Operations

Curate transcripts after the event

Cleaning, attributing, and distributing multilingual transcripts so the post-event document holds up under scrutiny.

Last updated · May 16, 2026 7 min read

A raw Loquira transcript captures every word the speech engine recognised: complete sentences, sentence fragments, false starts, repeated filler words, and cross-talk artefacts. It is an accurate record of what the engine heard. It is not a publishable document. For the available download formats and export options, see Transcripts and exports.

This guide covers the curation pass — the minimum cleanup that turns a raw transcript into a document suitable for distribution, quotation, and archival.

The minimum cleanup pass

A curated transcript should pass three tests:

A reader can identify who said what.
The text flows as written prose, not as disfluent speech.
No sensitive material appears in the distributed version.

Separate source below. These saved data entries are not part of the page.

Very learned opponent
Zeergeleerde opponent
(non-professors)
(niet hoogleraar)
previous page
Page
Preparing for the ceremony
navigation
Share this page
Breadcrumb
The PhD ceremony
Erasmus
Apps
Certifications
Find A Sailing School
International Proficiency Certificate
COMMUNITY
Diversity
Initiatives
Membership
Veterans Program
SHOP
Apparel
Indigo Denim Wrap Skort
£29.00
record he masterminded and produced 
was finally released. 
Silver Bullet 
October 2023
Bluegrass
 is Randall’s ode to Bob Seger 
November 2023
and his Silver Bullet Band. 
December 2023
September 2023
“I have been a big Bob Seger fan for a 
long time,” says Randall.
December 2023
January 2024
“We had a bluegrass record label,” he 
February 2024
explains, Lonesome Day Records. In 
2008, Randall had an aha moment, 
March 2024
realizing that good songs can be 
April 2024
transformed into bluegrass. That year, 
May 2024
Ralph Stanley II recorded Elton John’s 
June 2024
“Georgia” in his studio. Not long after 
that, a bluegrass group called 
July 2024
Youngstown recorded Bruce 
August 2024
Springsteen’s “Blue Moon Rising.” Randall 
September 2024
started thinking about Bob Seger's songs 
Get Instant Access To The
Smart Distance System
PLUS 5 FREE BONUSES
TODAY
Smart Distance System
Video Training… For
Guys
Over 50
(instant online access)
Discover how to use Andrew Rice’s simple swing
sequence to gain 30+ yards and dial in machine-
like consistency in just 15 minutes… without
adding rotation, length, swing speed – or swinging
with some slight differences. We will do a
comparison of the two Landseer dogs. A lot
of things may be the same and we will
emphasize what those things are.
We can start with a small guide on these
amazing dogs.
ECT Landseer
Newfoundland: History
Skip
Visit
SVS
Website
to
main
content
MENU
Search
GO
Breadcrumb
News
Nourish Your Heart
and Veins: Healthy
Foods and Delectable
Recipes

Step 1: Speaker attribution. The raw transcript records utterances as a single stream. If multiple speakers were active, add a speaker label at the first utterance of each speaker and whenever the speaker changes. Use the speaker’s name or role: “Alina Novak (CEO):” or “Moderator:”. For press conferences, identify journalists by outlet if permission has been granted: “Question — Le Monde:”.

Step 2: Paragraph breaks and structure. The raw transcript arrives as a block of timed segments. Insert paragraph breaks at natural topic transitions. If the evening’s agenda covered three topics, the transcript should have three sections. Add header annotations in square brackets for topic shifts: “[Transition to Q&A]”.

Step 3: Clean up disfluencies. Remove repeated filler words (um, uh, you know, like, sort of). The speech engine faithfully reproduces every utterance including these. A curated version serves the reader better by omitting them. Do not correct grammar, rephrase sentences, or alter the speaker’s meaning. The transcript is a record, not a rewrite.

Reconciling translated transcripts against the original

When a session had multiple output languages active, each language transcript is an independent rendering of the original speech. A direct back-translation of the French transcript into English will not match the English original word-for-word — translation introduces legitimate variation in phrasing, idiom handling, and sentence structure.

How to reconcile for distribution:

Distribute the original-language transcript as the authoritative version.
Distribute each translated transcript alongside it, labelled clearly: “French translation (machine-generated)”. For a worked example of post-event distribution, see the transcript section in Host a town hall.
Do not attempt to manually harmonise the translations with the original. The variation is inherent to the translation process and does not indicate errors.

If a specific passage must be identical across all language versions — a policy statement, a legal disclaimer, a key quote — verify the translation of that passage separately and annotate the transcript if needed. This is rare for most use cases but essential for regulatory or compliance contexts.

Redaction for sensitive material

Before distributing a transcript externally, review it for sensitive content that should not appear in the published version. For retention policies and how Loquira handles session data, see Privacy and data handling.

What to look for:

Personally identifiable information (phone numbers, email addresses, home addresses) spoken during the event. The speech engine captures these accurately.
Off-the-record remarks made during on-the-record segments. A speaker may transition from on-the-record to off-the-record mid-sentence.
Commercially sensitive forward-looking statements that were cleared for the room but not for external distribution.

Redaction method: Replace the sensitive passage with a bracketed description: “[Redacted — commercially sensitive]” or “[Personal information removed]”. Do not use the raw transcript as the redaction proof; the text is in the same position. Create a separate redacted file.

Archiving conventions for long-term records

Organisations that run weekly or monthly Loquira sessions accumulate a transcript archive. Without naming conventions, the archive becomes unusable within a few quarters.

Recommended archive structure:

/transcripts/
  YYYY/
    YYYY-MM-DD_event-name/
      YYYY-MM-DD_event-name_en.txt
      YYYY-MM-DD_event-name_fr.txt
      YYYY-MM-DD_event-name_ja.txt
      YYYY-MM-DD_event-name_metadata.json

The metadata JSON file stores session-level information: speaker name, event type, duration, number of listeners per language, and any curator notes (e.g. “Q&A segment missing — microphone was off during Q&A”).

Retention decisions per event:

Not every transcript needs to be kept indefinitely. Establish a retention category for each event type:

Event type	Retention	Example
Board meetings	Permanent	Annual shareholder meeting
Internal all-hands	2 years	Quarterly town hall
Press conferences	1 year	Product launch
Weekly stand-ups	90 days	Engineering sync
Test sessions	30 days	Dry run before an event

Apply retention at the archive level, not per-file. A script that checks folder creation dates against the retention policy can automate cleanup.